#### ACTIVITY
Here the answer should be the line with "X152122999Y-85415999D03*" and all the lines after it through the end of the listing, each repeated exactly, and no other text.

#### THE DATA
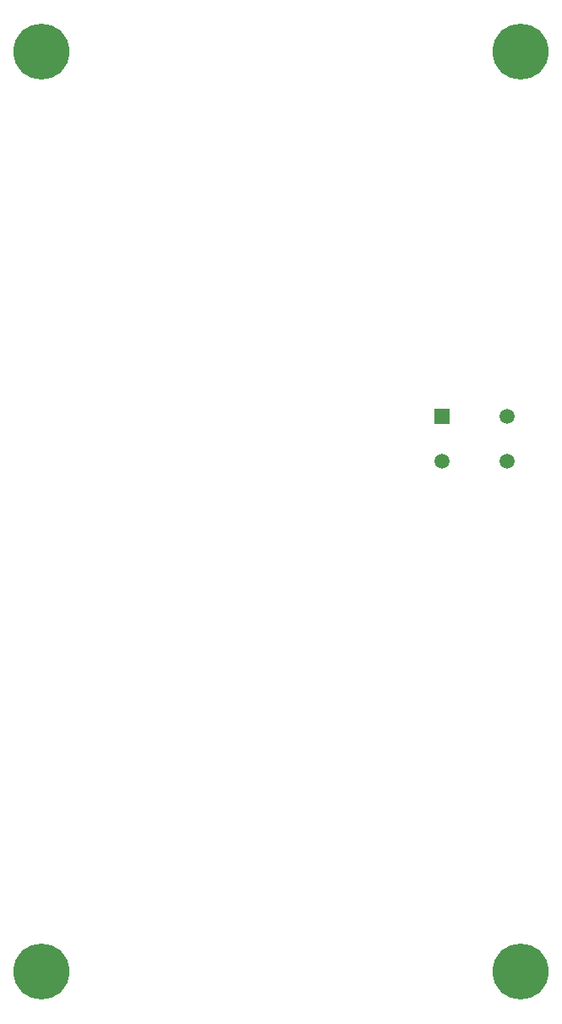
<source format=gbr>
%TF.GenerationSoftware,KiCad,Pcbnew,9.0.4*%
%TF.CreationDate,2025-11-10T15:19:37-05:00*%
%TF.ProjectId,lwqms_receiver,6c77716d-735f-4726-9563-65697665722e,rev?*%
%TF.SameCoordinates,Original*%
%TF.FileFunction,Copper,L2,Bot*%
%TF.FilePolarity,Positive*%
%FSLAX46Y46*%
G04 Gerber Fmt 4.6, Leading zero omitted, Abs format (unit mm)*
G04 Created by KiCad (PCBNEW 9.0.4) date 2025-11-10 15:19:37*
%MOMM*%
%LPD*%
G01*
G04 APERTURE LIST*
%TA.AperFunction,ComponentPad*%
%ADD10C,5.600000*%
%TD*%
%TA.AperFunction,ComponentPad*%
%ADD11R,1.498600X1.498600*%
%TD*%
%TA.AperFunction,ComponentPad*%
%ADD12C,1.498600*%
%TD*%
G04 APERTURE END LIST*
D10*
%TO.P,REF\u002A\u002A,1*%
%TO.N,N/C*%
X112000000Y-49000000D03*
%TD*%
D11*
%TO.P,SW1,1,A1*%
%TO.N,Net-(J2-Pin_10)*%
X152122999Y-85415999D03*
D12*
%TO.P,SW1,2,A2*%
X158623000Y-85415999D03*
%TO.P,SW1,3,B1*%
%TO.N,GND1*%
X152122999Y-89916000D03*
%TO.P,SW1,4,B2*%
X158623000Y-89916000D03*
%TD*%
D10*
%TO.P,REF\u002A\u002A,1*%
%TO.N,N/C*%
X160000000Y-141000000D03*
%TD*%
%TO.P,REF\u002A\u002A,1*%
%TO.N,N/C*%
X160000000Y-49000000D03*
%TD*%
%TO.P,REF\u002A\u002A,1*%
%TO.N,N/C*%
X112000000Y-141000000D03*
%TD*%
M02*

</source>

#### SOLUTION TO THE EXERCISE
X152122999Y-85415999D03*
D12*
%TO.P,SW1,2,A2*%
X158623000Y-85415999D03*
%TO.P,SW1,3,B1*%
%TO.N,GND1*%
X152122999Y-89916000D03*
%TO.P,SW1,4,B2*%
X158623000Y-89916000D03*
%TD*%
D10*
%TO.P,REF\u002A\u002A,1*%
%TO.N,N/C*%
X160000000Y-141000000D03*
%TD*%
%TO.P,REF\u002A\u002A,1*%
%TO.N,N/C*%
X160000000Y-49000000D03*
%TD*%
%TO.P,REF\u002A\u002A,1*%
%TO.N,N/C*%
X112000000Y-141000000D03*
%TD*%
M02*

</source>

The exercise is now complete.